(TASK SET)
A - Write out the part of the review running from "The authors present" to "exhaustive search algorithm.".
B - In the records, change "roll" to "tilt" from the line with "pose: elev=223.0 azim=49.4" to the line with "Dot at: (166, 353)", and return only those lines with nothing else altered.

(PASSAGE GIVEN)

★ ★ ★ ★

Confidence in this Review

3-Expert (read the paper in detail, know the area, quite certain of my opinion)


Reviewer 2

Summary

The authors present a method that leverages a given set of ancestral constraints to inform the (admissible) heuristic for an exhaustive search algorithm.

Qualitative Assessment

I found the experiments a bit confusing. Given the existing approaches of EC and GOB, Table 1 compares (EC + new work) to (GOB + new work'). If I understand this correctly, Table 3 is then comparing EC to GOB (or did I get this wrong?). It seems that it would make sense to do an explicit comparison between (EC + new work) and EC - although the (GOB + new work') vs GOB is interesting, it seems that EC is so much better than GOB that even if GOB benefited much more than EC from the new work, we would still want to go with (EC + new work).

Confidence in this Review

2-Confident (read it all; understood it all reasonably well)

★ ★ ★ ★

(DATASET EXTRACT)
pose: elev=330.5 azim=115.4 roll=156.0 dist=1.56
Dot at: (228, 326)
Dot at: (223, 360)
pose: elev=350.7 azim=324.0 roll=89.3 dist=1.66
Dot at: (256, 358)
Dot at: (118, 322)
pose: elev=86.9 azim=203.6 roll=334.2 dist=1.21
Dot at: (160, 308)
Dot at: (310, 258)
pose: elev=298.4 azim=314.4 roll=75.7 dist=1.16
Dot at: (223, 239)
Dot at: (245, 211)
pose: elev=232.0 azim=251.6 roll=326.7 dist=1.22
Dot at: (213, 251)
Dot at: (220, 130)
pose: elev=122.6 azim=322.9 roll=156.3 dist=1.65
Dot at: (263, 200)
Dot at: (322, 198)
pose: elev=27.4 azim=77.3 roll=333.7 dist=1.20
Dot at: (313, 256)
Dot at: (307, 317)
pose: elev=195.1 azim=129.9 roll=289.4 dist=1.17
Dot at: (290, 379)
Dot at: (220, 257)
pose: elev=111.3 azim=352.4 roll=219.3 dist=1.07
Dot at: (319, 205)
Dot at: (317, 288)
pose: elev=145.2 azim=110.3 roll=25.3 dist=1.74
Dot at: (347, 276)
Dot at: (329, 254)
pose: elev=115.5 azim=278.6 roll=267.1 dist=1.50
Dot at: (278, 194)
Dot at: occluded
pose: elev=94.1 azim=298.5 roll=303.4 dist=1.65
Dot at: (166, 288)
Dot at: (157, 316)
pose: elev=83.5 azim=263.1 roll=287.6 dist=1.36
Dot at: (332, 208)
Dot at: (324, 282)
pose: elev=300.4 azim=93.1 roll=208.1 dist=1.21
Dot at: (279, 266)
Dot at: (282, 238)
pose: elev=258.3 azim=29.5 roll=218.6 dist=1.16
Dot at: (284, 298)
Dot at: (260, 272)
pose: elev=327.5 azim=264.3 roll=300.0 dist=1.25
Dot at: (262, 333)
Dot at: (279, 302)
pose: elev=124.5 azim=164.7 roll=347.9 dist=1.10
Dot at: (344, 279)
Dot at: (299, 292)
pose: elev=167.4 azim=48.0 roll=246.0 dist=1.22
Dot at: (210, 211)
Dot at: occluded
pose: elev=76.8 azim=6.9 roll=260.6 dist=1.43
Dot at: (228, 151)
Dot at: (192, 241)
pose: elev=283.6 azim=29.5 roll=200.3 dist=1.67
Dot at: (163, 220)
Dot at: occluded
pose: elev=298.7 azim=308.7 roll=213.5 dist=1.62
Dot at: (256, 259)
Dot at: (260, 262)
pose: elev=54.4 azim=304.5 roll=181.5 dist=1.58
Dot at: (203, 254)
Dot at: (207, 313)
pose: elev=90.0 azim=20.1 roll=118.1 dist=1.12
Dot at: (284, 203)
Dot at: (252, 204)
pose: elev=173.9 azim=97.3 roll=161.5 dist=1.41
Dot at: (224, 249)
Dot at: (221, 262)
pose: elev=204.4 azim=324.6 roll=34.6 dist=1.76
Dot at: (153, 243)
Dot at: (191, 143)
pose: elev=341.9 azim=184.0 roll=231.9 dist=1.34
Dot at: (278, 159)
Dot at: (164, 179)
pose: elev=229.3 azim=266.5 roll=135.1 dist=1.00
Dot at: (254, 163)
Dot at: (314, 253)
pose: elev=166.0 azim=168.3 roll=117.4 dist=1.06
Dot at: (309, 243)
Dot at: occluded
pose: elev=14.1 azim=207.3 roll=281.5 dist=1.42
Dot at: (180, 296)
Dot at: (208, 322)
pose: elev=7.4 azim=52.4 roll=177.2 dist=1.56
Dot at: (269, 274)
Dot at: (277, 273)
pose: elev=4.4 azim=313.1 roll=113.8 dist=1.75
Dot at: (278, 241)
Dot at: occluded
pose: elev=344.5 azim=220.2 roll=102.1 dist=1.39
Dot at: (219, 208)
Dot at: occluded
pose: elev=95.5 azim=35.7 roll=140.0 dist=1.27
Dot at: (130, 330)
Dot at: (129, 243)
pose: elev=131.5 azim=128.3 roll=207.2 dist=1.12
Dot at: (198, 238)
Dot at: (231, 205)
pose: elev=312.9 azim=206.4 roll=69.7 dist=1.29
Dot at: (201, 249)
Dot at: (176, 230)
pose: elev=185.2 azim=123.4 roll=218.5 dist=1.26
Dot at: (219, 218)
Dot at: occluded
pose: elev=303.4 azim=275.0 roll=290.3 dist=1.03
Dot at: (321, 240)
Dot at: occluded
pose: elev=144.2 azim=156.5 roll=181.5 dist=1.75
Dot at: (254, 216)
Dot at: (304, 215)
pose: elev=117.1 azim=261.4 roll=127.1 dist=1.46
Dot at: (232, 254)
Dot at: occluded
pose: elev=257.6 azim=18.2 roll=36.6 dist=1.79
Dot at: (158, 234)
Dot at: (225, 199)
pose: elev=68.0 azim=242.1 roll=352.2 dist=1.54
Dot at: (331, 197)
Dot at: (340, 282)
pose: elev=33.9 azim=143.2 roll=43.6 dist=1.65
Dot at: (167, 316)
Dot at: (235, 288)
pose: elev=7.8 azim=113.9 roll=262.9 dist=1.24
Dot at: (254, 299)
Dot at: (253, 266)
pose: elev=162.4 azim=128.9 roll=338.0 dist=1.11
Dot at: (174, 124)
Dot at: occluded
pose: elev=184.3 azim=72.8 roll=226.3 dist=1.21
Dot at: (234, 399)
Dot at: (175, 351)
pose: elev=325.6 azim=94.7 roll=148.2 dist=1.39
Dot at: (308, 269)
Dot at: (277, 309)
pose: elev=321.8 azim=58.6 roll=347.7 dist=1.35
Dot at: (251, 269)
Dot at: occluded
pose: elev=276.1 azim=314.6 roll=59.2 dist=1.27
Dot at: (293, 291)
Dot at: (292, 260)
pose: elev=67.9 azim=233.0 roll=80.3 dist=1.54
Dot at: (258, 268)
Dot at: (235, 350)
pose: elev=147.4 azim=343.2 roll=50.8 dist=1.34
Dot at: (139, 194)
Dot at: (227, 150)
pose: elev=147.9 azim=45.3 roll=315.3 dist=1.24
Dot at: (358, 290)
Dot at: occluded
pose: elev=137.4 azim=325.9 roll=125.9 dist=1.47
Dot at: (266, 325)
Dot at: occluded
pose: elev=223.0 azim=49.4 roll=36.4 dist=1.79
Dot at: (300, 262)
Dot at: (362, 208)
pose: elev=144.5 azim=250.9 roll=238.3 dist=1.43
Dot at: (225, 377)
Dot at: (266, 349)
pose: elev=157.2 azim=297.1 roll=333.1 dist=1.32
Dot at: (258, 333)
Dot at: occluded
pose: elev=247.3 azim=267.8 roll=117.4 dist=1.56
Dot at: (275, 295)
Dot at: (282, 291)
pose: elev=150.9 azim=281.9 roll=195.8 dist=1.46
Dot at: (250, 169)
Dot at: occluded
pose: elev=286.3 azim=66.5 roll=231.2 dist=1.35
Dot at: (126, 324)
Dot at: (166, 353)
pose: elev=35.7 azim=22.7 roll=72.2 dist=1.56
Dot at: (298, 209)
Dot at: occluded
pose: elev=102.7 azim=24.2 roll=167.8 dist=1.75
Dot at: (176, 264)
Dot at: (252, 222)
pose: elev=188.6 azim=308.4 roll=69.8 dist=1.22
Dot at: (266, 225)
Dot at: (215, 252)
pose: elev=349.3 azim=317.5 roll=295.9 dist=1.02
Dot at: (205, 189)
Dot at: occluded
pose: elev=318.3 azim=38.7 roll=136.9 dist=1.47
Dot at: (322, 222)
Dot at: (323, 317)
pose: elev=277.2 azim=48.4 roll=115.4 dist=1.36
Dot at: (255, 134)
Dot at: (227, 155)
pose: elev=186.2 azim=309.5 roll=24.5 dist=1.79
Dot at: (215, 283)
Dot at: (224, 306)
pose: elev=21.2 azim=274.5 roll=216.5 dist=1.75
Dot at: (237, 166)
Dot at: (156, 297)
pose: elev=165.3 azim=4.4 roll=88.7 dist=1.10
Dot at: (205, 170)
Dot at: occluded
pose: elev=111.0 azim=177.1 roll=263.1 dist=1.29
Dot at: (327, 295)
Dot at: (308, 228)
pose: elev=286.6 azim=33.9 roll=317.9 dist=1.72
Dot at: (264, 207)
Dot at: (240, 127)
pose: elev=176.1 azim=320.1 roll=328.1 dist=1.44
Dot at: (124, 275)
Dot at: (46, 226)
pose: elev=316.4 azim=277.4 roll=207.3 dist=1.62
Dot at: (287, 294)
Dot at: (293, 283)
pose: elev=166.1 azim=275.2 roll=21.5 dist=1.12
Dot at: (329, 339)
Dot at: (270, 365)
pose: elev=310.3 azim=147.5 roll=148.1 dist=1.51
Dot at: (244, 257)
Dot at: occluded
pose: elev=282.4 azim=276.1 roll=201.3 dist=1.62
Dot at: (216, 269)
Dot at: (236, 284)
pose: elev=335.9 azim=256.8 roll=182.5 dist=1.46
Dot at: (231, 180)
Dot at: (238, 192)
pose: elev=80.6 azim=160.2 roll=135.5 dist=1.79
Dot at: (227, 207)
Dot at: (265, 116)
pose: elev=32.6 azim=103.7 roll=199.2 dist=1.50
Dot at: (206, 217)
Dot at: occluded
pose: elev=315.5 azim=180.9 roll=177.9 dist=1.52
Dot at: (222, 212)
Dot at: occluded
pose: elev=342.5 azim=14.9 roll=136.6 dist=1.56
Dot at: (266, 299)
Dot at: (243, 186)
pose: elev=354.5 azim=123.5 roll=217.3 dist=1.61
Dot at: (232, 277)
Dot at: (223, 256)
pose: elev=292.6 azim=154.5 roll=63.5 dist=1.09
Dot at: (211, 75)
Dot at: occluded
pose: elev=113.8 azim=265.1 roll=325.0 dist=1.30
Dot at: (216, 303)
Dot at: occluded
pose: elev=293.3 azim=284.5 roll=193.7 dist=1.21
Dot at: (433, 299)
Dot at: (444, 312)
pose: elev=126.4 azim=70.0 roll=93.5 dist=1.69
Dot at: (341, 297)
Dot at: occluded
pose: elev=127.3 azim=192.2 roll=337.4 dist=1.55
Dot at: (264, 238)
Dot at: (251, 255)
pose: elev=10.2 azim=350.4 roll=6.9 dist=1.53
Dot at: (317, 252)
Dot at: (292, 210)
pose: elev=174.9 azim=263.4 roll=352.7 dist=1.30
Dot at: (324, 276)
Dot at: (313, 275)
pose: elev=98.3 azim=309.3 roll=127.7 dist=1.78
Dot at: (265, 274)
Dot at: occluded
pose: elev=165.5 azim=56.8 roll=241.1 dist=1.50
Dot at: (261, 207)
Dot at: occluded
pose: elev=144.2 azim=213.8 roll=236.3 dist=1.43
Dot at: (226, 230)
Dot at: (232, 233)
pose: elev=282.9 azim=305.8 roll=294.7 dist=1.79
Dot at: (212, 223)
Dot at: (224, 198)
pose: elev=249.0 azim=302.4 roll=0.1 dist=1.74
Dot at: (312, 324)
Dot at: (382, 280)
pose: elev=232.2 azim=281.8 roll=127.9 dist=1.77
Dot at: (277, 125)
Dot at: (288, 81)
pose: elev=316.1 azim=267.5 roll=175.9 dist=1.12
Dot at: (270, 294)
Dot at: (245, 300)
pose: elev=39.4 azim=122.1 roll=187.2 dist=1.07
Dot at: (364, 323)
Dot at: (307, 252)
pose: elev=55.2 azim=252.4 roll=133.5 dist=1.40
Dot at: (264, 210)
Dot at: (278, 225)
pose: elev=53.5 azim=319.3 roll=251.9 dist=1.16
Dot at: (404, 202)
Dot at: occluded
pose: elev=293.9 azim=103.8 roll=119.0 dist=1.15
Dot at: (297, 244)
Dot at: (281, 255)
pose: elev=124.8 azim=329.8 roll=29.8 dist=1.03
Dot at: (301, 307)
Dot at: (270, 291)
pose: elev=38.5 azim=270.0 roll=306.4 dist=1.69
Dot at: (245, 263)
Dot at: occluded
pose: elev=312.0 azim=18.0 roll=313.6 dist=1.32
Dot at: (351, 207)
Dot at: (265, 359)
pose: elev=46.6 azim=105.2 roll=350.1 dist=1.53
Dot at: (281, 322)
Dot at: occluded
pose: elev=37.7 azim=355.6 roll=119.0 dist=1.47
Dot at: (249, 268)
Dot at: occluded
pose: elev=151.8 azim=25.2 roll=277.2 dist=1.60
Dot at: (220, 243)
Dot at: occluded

★ ★ ★ ★

(RESPONSES TO THE EXERCISE)
A -
The authors present a method that leverages a given set of ancestral constraints to inform the (admissible) heuristic for an exhaustive search algorithm.

B -
pose: elev=223.0 azim=49.4 tilt=36.4 dist=1.79
Dot at: (300, 262)
Dot at: (362, 208)
pose: elev=144.5 azim=250.9 tilt=238.3 dist=1.43
Dot at: (225, 377)
Dot at: (266, 349)
pose: elev=157.2 azim=297.1 tilt=333.1 dist=1.32
Dot at: (258, 333)
Dot at: occluded
pose: elev=247.3 azim=267.8 tilt=117.4 dist=1.56
Dot at: (275, 295)
Dot at: (282, 291)
pose: elev=150.9 azim=281.9 tilt=195.8 dist=1.46
Dot at: (250, 169)
Dot at: occluded
pose: elev=286.3 azim=66.5 tilt=231.2 dist=1.35
Dot at: (126, 324)
Dot at: (166, 353)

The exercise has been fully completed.